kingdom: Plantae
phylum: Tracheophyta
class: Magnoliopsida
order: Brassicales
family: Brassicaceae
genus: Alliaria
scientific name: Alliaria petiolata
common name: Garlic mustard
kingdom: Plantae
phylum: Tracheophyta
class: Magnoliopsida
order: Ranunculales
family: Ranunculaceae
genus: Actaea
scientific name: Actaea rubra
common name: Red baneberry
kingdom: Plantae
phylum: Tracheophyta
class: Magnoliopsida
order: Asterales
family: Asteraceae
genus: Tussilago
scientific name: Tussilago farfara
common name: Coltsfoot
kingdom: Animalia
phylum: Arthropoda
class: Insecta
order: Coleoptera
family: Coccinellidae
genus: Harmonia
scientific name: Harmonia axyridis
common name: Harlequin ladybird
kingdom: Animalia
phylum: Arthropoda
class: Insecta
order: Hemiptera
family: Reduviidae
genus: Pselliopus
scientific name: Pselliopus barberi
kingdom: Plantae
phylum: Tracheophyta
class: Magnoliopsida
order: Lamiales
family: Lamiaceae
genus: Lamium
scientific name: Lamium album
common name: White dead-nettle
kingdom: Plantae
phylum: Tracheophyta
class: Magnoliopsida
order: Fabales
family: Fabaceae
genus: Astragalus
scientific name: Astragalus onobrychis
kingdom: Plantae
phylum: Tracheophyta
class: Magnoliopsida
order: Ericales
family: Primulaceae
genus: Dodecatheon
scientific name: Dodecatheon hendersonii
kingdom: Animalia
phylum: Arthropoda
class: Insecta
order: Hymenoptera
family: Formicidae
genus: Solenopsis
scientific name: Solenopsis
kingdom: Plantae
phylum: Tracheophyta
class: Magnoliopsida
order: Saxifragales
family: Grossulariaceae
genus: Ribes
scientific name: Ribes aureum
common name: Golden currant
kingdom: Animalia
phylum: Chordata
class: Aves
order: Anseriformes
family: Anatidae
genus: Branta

::::

AIM OF THE EXERCISE —
Can you write out all of the lines above again, word for word and in the same order?

FULL SOLUTION —
kingdom: Plantae
phylum: Tracheophyta
class: Magnoliopsida
order: Brassicales
family: Brassicaceae
genus: Alliaria
scientific name: Alliaria petiolata
common name: Garlic mustard
kingdom: Plantae
phylum: Tracheophyta
class: Magnoliopsida
order: Ranunculales
family: Ranunculaceae
genus: Actaea
scientific name: Actaea rubra
common name: Red baneberry
kingdom: Plantae
phylum: Tracheophyta
class: Magnoliopsida
order: Asterales
family: Asteraceae
genus: Tussilago
scientific name: Tussilago farfara
common name: Coltsfoot
kingdom: Animalia
phylum: Arthropoda
class: Insecta
order: Coleoptera
family: Coccinellidae
genus: Harmonia
scientific name: Harmonia axyridis
common name: Harlequin ladybird
kingdom: Animalia
phylum: Arthropoda
class: Insecta
order: Hemiptera
family: Reduviidae
genus: Pselliopus
scientific name: Pselliopus barberi
kingdom: Plantae
phylum: Tracheophyta
class: Magnoliopsida
order: Lamiales
family: Lamiaceae
genus: Lamium
scientific name: Lamium album
common name: White dead-nettle
kingdom: Plantae
phylum: Tracheophyta
class: Magnoliopsida
order: Fabales
family: Fabaceae
genus: Astragalus
scientific name: Astragalus onobrychis
kingdom: Plantae
phylum: Tracheophyta
class: Magnoliopsida
order: Ericales
family: Primulaceae
genus: Dodecatheon
scientific name: Dodecatheon hendersonii
kingdom: Animalia
phylum: Arthropoda
class: Insecta
order: Hymenoptera
family: Formicidae
genus: Solenopsis
scientific name: Solenopsis
kingdom: Plantae
phylum: Tracheophyta
class: Magnoliopsida
order: Saxifragales
family: Grossulariaceae
genus: Ribes
scientific name: Ribes aureum
common name: Golden currant
kingdom: Animalia
phylum: Chordata
class: Aves
order: Anseriformes
family: Anatidae
genus: Branta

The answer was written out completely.